To copy a material from another application:

  1. Open your other map and create a sphere.
  2. Apply your material to that sphere.
  3. Set the camera/render settings so that it will output a square document. 1024x1024 is good for most purposes.
  4. Scale the sphere so that it is very slightly larger than the render. (So that it just barely goes outside the render frame.)
  5. Render the image and export it as a PSD.
  6. In ZBrush, load the image into the texture palette.
  7. Select one of the MatCap materials and open its modifiers.
  8. You’ll see a small texture patch that shows the current MatCap source texture. Click that and select the new image that you just imported.
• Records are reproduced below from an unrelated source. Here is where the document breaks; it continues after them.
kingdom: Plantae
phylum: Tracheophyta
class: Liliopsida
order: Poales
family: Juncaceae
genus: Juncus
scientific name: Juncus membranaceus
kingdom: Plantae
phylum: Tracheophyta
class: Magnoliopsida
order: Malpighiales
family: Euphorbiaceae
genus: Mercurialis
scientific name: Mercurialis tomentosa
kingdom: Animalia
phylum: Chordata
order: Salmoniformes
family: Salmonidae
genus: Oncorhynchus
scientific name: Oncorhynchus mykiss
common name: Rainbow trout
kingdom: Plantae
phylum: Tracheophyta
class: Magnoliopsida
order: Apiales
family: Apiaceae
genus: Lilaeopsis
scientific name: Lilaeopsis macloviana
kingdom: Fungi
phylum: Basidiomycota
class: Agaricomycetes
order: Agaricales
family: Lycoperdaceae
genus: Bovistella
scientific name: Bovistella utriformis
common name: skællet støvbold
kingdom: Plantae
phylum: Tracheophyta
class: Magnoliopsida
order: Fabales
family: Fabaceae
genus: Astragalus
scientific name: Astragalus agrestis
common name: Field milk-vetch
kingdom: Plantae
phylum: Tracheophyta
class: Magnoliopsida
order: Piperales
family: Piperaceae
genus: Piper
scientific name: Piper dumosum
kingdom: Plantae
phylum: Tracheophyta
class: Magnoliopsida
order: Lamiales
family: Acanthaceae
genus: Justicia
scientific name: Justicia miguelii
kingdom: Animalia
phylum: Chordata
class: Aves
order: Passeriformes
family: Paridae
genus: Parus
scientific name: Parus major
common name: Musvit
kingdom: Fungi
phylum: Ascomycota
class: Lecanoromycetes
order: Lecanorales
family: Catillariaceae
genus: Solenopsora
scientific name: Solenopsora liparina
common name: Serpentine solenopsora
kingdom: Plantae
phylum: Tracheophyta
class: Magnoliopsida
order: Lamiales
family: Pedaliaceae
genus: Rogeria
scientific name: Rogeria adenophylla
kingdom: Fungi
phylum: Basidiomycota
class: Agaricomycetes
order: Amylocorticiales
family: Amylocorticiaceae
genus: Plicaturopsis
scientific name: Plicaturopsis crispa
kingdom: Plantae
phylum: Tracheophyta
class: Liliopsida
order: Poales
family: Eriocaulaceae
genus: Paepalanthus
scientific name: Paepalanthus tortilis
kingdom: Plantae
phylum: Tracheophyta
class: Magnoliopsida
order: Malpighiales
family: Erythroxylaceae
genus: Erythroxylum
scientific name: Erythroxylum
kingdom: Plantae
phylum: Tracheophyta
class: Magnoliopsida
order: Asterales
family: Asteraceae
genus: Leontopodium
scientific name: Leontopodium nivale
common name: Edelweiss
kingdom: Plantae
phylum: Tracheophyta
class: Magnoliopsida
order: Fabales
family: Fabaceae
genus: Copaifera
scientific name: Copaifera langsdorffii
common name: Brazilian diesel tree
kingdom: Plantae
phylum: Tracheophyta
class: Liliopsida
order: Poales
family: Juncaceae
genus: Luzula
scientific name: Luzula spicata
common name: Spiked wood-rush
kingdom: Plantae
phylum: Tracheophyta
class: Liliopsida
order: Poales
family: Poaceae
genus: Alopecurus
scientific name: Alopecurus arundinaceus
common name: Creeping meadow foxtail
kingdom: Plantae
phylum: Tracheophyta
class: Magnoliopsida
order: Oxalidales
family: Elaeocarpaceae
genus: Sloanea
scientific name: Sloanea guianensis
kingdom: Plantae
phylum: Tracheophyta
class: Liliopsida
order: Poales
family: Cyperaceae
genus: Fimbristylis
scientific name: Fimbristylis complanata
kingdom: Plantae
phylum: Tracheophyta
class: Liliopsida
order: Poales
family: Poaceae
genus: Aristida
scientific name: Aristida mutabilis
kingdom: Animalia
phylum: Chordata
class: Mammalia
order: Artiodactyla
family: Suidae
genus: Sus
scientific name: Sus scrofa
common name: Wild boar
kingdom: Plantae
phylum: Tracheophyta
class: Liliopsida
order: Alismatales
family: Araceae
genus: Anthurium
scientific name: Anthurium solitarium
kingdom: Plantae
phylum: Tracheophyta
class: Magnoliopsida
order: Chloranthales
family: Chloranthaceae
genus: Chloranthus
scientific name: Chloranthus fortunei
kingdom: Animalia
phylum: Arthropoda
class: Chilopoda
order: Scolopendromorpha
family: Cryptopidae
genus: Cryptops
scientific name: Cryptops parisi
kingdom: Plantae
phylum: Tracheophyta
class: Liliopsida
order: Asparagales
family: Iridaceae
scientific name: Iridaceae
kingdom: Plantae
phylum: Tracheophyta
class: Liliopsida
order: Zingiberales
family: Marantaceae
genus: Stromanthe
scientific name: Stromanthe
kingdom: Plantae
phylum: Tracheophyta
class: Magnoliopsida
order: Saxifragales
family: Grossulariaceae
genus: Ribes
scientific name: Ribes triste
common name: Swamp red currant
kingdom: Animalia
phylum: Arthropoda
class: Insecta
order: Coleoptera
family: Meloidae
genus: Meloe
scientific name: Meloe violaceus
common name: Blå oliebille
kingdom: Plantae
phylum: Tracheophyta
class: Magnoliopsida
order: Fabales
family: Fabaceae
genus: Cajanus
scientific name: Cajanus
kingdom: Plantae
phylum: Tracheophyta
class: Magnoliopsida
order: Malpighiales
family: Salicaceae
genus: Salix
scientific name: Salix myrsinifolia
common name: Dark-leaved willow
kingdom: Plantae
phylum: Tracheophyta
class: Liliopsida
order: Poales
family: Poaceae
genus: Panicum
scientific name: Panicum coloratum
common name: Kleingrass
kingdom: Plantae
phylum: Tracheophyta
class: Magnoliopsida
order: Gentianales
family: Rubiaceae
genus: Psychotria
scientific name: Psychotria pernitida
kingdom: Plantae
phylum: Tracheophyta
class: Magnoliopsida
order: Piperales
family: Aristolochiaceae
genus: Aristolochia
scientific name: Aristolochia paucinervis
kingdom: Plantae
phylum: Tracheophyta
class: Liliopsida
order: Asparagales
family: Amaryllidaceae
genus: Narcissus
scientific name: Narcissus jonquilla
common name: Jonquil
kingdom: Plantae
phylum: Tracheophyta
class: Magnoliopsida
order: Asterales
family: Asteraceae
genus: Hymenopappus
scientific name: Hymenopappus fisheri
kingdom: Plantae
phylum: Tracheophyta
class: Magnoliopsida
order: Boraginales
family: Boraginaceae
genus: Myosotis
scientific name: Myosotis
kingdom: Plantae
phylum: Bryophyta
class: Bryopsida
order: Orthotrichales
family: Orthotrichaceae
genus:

That’s it! You can now draw a sphere on the canvas and apply your new MatCap material to it. It should look just like how the sphere had rendered in your other application.

Have yet to try it, but awesome. Thank you Aurick!

Here’s an example with Cinema 4D’s Nukei shader. On the left is the C4D material. On the right is a ZBrush render of the MatCap material created from it.

C4DShader.jpg

Keep in mind that MatCap will capture basic material properties such as diffuse color and specularity. It won’t handle complex properties like transparency or procedural coloring effects.

Attachments

ZBrushShader.jpg

Just to add to this…

But it will also capture lighting info, which I think is a vital part of while equation and something that may not be stressed enough when it comes to matcap creation.

I see a lot of pretty colored matcap materials available for download in various threads, but as good as they look on a rendered sphere, they may not on an actual object. Because, and I know it’s obvious, but…

You are essentially capturing lighting setups as well (which, as a photographer, I’m kinda aware of)… so if you want your matcap material to look its best on the model you’re applying it to, then that matcap material needs to be “lit” in a manner that would actually compliment the object.

There are certain lighting setups that are much more “universally” appealing than others.